Apache's deal could alleviate market skepticism that no one is willing to invest in the volatile region, according to a report from Evan Calio, lead analyst for Morgan Stanley. It also will have ramifications for Occidental's possible sale.

“Recall that we believe the price paid in a Middle East sale for Oxy's sale or partial sale is the key to unlocking value for Oxy and is likely a fourth-quarter 2013 outcome,” Calio said.

And that's where China comes in. Molchanov said Chinese companies have the advantage of outbidding Western producers, which have to worry about how trading multiples look and the risk of quarterly earnings choppiness.

“CNOOC, PetroChina and Sinopec have the luxury (if we can call it that) of taking a substantially long-term, highly strategic approach to resource accumulation,” he said. “Quite simply, Beijing is using these companies (plus its sovereign wealth funds) as geopolitical instruments to reduce dependence on energy imports, as well as expand political influence.”

Bottom line, China's companies are highly motivated buyers but also valuable partners.

G. Steven Farris, chairman and chief executive of Apache, said at the time of the deal announcement that Sinopec's technical expertise complements Apache's 20 years of operations experience in Egypt.

“Sinopec is an ideal partner for us, and we look forward to the growth and value generation ahead for both companies through the expansion of our collaboration to other projects,” Farris said. Apache is the largest acreage holder in Egypt's Western Desert.

On August 1, the company reported seven oil and gas discoveries, including wells with tests indicating 14,700 barrels of oil and 28 million cubic feet (MMcf) of production per day.

Apache employs about 9,000 Egyptians through direct employment, through participation in the Khalda Petroleum Co. and Qarun Petroleum Co. operating joint ventures with Egyptian General Petroleum Corp., and through employment with oilfield service and construction contractors.

The company plans to use proceeds from the venture to pay down its debt as it seeks to buy back shares. It recently disclosed it has bought back more 200,000 shares and was awaiting further cash to buy more aggressively.

The Egypt partnership has an effective date of January 1, 2013, and the deal is expected to close in the fourth quarter. Apache continues to rebalance its portfolio toward assets with predictable growth rates and solid rates of return.

■ **Supplied information**:
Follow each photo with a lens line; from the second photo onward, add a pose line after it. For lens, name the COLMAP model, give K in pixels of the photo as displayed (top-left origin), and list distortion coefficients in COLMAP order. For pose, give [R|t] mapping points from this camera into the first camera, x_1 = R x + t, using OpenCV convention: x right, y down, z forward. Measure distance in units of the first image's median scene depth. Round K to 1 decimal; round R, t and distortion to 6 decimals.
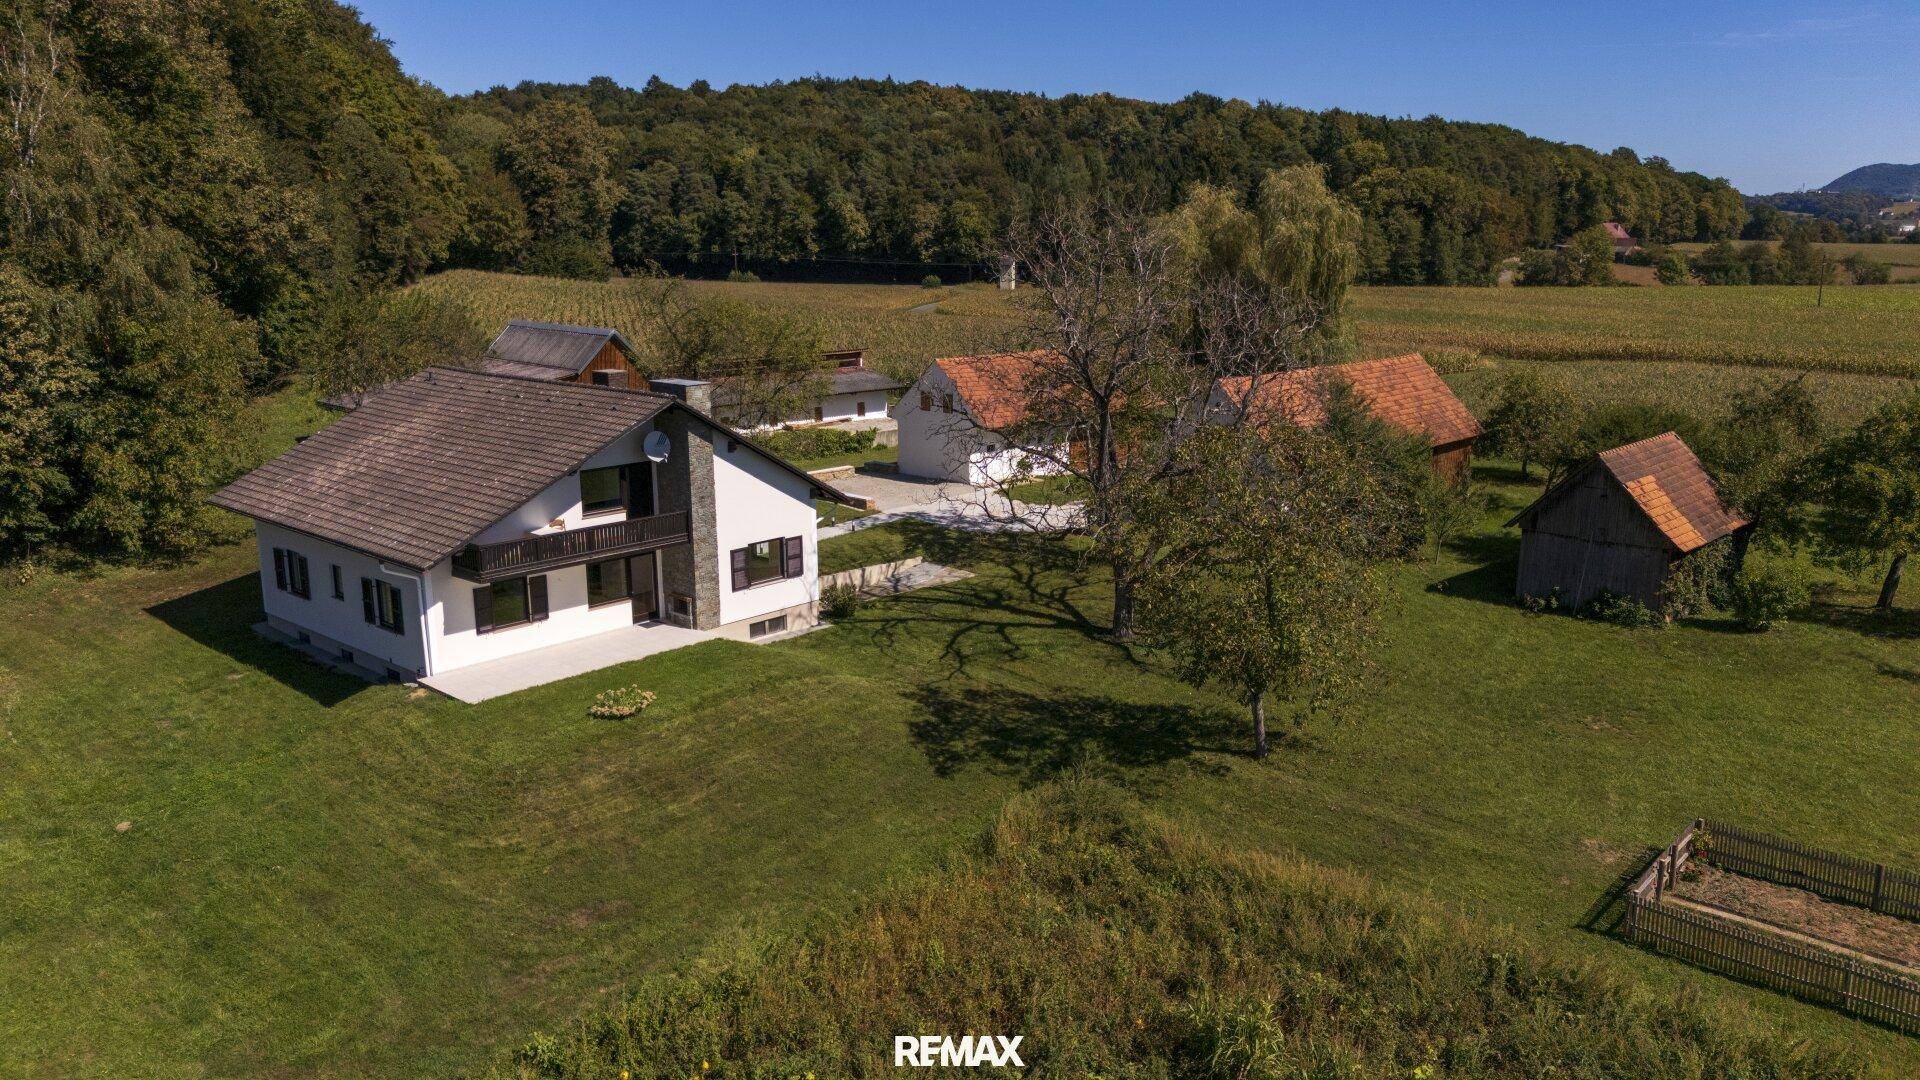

■ **Work request 1**: Please repeat the passage about Apache's Egypt deal, starting with "Bottom line, China's" and going on through "production per day.", copying that stretch word for word.
■ **Work request 2**: Pick up the passage about Apache's Egypt deal after its last sentence and continue it.

■ **Expected answer 1**:
Bottom line, China's companies are highly motivated buyers but also valuable partners.

G. Steven Farris, chairman and chief executive of Apache, said at the time of the deal announcement that Sinopec's technical expertise complements Apache's 20 years of operations experience in Egypt.

“Sinopec is an ideal partner for us, and we look forward to the growth and value generation ahead for both companies through the expansion of our collaboration to other projects,” Farris said. Apache is the largest acreage holder in Egypt's Western Desert.

On August 1, the company reported seven oil and gas discoveries, including wells with tests indicating 14,700 barrels of oil and 28 million cubic feet (MMcf) of production per day.

■ **Expected answer 2**:
“Our successful exploration and development programs in Egypt have been an important contributor to both growth and cash flow for many years,” Farris said. With the partnership, “we are ensuring they can continue this contribution in the future. At the same time, we are taking meaningful steps to rebalance our portfolio to better deliver the full potential of our deep North America onshore resource inventory.”

Sinopec may consider additional deals with Apache. Bob Brackett, Bernstein Research senior analyst, noted in a report that Apache's talk of a “global partnership with Sinopec” could mean more collaboration to come. Brackett thinks more deals are in the pipeline for Apache, including a potential exit from the deepwater Gulf of Mexico.

Sinopec has acquired North Sea assets from Talisman Energy Corp., giving Apache's North Sea assets “strategic sense in the new global partnership with Sinopec,” Brackett said.

He noted that Sinopec International is state-owned, which means, bluntly, “Apache's partner is now a direct arm of the Chinese government. As such, government actions such as changes to fiscal terms or expropriation would take on a diplomatic bent and are therefore in our view much less likely.”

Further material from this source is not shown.